Commoditization is everywhere. With offshore development, noisy marketing
channels, worldwide internet commerce, the last true battle front that remains
is the Customer Experience (Cx).
Today’s buyer, either
B2B or B2C (Which is becoming less and less relevant. More on that later)
values service and convenience many times over price and product and expectations
have never been higher.
Take Uber and Lyft. Both ride sharing services offer exactly the
same thing. Get me from point A to B in somebody
else’s Hyundai Sonata. What’s the difference?
Switching cost is zero. Customers will
churn over a 3-minute wait time. The difference
is the Cx. How the driver greets you.
What happens if you leave your phone in the car? What is there is a dispute? How the company handles the Cx defines whether
you will renew or churn. Cx drives loyalty.

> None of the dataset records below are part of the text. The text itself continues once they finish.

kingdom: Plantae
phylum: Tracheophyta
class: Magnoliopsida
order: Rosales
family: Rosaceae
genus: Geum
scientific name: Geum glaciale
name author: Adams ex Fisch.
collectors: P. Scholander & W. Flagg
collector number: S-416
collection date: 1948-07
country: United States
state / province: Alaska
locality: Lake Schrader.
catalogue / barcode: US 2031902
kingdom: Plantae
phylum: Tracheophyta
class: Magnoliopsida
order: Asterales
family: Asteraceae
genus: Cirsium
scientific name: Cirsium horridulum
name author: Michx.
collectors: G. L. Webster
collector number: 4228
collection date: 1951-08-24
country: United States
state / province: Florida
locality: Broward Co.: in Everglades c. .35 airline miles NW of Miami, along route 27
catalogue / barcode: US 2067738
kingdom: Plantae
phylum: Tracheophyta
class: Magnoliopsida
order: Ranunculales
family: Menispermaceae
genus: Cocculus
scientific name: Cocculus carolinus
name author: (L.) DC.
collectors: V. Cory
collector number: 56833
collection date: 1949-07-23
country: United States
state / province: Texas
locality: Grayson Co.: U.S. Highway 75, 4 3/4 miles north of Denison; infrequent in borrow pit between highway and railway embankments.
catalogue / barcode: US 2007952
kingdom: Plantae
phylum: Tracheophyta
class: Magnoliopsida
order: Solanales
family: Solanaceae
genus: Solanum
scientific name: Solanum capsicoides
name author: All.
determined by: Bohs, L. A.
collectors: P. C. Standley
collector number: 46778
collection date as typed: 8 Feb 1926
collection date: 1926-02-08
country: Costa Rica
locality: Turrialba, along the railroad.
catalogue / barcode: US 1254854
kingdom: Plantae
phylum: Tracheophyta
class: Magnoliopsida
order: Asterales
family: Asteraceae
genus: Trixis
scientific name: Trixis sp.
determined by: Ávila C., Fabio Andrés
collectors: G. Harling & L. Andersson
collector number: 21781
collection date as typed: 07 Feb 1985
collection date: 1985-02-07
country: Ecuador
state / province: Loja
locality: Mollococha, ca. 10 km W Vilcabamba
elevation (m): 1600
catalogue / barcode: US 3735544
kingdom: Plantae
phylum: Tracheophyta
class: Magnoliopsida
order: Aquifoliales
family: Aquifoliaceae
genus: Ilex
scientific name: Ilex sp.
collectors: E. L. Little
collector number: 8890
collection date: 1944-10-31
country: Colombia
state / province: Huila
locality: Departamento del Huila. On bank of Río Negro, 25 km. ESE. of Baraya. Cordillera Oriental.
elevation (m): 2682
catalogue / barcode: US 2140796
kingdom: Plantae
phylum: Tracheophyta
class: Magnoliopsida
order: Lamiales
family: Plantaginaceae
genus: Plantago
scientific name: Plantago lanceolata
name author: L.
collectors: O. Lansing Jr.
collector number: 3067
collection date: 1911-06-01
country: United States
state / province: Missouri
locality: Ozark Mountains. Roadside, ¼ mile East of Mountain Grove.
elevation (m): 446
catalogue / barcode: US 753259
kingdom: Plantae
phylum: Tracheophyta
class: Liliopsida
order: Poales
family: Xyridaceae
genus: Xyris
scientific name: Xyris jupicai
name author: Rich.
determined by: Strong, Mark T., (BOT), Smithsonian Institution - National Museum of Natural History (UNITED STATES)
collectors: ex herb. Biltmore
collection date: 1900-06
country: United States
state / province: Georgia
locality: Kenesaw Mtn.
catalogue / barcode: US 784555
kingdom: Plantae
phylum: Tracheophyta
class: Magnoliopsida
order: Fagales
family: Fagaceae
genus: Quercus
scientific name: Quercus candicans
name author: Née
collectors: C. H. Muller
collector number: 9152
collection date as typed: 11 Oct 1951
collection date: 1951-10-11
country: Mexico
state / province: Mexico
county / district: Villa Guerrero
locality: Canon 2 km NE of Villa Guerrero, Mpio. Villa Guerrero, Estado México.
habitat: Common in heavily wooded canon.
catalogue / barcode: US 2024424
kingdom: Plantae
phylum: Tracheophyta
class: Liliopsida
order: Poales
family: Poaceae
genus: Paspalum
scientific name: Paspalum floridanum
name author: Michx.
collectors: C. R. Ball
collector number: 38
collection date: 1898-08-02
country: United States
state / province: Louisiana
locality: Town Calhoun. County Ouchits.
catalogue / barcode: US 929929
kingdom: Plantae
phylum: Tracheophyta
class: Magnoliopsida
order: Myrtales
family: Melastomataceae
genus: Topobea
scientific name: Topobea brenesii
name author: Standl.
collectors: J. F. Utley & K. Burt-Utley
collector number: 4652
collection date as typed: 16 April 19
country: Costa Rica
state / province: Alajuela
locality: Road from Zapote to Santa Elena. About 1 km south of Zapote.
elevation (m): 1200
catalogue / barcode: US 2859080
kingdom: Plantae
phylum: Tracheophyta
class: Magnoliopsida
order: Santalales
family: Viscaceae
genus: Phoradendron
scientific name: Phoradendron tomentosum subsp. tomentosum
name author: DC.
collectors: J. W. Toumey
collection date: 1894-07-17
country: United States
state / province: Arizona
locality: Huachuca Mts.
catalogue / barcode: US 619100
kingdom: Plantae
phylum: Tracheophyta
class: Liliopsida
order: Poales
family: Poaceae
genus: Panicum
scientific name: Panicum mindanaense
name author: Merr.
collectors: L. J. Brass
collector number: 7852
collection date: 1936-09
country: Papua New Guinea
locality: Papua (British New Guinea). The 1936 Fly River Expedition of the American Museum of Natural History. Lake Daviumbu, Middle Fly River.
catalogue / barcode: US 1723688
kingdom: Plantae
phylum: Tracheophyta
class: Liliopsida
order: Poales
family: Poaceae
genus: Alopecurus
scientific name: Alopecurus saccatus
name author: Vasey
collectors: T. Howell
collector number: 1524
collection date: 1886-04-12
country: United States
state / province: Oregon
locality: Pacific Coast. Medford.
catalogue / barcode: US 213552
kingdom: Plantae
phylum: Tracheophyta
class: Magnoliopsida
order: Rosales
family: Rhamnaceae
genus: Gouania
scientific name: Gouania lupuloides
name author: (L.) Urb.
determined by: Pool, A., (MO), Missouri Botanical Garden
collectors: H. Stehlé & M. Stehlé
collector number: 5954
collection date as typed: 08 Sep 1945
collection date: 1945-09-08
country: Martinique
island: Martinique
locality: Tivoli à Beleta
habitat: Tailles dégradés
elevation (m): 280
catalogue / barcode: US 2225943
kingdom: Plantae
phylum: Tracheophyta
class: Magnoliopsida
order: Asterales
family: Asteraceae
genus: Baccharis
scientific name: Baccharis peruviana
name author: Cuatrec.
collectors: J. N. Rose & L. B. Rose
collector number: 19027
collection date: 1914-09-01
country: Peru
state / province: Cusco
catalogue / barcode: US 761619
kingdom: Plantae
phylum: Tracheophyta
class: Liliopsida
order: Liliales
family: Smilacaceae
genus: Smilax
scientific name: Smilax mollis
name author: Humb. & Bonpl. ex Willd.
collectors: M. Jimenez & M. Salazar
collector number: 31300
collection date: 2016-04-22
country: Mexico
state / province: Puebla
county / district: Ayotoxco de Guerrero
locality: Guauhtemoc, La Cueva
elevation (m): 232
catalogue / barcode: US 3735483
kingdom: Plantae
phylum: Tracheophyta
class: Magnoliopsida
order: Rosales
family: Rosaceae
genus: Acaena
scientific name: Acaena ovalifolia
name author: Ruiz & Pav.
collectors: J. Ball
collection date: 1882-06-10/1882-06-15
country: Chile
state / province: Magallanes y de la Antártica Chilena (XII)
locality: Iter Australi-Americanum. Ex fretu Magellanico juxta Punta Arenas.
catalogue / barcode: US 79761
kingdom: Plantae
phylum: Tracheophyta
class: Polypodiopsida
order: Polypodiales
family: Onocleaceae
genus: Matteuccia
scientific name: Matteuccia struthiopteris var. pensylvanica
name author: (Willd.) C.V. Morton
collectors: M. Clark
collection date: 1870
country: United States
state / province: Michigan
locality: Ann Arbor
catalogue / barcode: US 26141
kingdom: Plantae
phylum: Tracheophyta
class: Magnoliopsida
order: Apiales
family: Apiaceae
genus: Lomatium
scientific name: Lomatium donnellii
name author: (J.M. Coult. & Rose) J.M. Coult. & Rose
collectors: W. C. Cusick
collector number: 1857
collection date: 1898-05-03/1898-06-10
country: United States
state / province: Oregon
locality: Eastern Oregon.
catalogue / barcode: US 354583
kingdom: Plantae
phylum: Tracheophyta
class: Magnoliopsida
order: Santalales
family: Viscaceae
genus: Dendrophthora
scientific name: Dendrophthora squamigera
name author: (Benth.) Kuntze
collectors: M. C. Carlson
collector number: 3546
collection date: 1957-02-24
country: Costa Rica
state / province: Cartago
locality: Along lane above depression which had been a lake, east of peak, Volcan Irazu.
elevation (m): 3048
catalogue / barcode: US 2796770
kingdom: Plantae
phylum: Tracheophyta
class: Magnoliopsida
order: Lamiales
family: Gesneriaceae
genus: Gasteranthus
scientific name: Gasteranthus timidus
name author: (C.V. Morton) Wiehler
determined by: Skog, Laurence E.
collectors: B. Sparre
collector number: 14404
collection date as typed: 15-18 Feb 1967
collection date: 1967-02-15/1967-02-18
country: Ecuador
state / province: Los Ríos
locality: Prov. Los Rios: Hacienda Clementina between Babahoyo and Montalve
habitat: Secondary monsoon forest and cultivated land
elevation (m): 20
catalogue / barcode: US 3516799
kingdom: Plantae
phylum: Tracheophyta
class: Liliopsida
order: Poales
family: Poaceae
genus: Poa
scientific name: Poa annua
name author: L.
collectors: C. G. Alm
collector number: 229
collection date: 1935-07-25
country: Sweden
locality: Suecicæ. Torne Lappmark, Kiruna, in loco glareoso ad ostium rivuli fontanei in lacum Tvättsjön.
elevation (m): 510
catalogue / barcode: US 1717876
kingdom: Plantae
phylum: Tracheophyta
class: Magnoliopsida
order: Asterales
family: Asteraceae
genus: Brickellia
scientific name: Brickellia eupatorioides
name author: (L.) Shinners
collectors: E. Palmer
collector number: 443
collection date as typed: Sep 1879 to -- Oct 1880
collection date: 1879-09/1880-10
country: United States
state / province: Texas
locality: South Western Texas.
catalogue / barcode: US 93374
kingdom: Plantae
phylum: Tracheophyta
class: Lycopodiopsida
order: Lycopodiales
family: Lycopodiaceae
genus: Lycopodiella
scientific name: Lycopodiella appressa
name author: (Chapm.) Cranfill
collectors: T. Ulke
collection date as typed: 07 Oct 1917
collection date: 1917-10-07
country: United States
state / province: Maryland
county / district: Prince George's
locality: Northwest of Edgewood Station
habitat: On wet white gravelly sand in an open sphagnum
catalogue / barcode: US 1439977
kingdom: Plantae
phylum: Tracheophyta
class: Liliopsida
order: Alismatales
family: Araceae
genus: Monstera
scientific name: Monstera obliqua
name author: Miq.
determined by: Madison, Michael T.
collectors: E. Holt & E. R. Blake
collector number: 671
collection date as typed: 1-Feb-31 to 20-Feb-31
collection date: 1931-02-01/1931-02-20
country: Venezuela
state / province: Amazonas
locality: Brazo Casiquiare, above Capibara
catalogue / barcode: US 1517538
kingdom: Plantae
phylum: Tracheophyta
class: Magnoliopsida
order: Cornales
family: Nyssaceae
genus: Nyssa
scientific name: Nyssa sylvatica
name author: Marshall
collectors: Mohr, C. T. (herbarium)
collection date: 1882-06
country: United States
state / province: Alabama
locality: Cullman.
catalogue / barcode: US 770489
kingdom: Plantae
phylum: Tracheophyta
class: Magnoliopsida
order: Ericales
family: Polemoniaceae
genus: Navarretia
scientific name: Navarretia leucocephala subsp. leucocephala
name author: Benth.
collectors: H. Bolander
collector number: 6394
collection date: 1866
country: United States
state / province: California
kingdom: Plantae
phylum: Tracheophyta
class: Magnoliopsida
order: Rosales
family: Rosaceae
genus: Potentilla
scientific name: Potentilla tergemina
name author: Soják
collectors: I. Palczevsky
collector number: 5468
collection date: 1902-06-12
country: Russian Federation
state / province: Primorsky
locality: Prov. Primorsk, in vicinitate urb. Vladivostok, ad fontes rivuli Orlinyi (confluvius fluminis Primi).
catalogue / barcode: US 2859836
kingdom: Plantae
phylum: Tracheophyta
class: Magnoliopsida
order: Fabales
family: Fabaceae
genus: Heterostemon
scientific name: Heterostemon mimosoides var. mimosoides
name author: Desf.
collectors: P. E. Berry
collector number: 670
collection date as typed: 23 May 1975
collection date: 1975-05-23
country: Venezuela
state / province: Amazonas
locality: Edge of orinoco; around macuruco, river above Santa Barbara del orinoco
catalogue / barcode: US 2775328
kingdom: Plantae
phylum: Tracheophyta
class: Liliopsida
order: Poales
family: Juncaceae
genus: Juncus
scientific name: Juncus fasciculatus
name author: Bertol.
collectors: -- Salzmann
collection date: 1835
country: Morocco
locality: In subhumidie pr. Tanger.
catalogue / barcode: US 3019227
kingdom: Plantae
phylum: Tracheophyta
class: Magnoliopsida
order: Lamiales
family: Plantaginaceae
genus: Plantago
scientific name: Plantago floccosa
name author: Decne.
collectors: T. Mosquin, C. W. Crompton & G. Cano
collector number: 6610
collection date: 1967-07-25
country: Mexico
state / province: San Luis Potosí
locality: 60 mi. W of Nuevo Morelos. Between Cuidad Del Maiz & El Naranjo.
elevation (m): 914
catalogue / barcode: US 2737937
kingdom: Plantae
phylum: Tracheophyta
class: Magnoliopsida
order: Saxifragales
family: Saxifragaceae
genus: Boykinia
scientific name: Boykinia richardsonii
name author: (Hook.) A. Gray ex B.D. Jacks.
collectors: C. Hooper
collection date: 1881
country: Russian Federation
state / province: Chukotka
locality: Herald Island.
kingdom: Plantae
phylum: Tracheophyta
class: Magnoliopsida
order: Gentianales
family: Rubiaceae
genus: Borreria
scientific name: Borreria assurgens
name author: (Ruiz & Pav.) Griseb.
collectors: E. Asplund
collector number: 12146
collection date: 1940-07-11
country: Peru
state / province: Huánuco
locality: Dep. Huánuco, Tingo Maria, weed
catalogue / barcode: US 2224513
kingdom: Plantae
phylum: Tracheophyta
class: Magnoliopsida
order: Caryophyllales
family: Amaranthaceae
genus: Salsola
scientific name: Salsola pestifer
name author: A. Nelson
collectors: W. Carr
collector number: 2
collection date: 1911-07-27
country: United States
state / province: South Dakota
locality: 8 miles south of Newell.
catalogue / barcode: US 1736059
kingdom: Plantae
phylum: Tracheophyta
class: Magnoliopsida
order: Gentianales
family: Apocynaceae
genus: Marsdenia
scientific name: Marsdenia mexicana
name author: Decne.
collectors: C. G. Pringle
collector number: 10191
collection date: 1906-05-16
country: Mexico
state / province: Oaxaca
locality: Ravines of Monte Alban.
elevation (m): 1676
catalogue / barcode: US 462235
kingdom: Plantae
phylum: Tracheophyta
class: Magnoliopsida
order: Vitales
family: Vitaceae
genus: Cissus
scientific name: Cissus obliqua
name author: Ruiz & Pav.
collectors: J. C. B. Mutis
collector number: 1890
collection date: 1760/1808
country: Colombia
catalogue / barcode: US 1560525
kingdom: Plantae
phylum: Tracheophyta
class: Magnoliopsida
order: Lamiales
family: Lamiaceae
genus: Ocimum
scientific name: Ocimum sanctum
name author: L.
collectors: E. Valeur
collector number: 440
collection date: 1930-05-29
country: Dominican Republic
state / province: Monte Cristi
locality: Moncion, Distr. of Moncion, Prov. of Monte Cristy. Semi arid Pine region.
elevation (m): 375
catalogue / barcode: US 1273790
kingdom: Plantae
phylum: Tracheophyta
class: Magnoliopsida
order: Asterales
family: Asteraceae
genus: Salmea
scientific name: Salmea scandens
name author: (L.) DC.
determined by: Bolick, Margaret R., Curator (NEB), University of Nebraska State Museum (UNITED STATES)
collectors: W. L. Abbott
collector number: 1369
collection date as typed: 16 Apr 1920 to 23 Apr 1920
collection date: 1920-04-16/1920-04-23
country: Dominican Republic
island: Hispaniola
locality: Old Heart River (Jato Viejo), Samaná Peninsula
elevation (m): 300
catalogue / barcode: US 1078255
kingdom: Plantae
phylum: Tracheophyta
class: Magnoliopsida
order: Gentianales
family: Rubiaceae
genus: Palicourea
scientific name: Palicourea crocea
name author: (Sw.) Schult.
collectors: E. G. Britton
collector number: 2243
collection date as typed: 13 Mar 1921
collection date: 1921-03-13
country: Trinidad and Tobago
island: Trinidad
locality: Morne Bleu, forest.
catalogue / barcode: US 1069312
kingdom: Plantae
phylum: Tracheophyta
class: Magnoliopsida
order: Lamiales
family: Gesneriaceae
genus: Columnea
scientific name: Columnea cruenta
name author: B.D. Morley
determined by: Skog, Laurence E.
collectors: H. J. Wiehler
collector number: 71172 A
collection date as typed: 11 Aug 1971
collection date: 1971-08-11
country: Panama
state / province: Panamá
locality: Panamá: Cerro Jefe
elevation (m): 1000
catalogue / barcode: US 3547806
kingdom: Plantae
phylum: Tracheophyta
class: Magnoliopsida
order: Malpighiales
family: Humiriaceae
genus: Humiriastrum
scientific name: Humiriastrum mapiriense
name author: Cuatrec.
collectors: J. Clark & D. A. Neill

My friend Nick Mehta has built a great company
in Gainsight on Cx being a killer differentiation
and managing the Cx is now a whole category unto itself.
The flattening of the product
and price curves have driven comprehensive commoditization across broad
industries where price and product differentiation were formerly king not just
Uber or Lyft, but Boeing or Airbus, eBay or Amazon, Cisco or Juniper. Our
parents would drive across town to save 5 cents on a gallon of milk. Today, I shop at Wholefoods, and am willing
pay a premium, for a killer Cx.
Commoditization has flattened differentiation
and the only battle front that matters is the Customer Experience.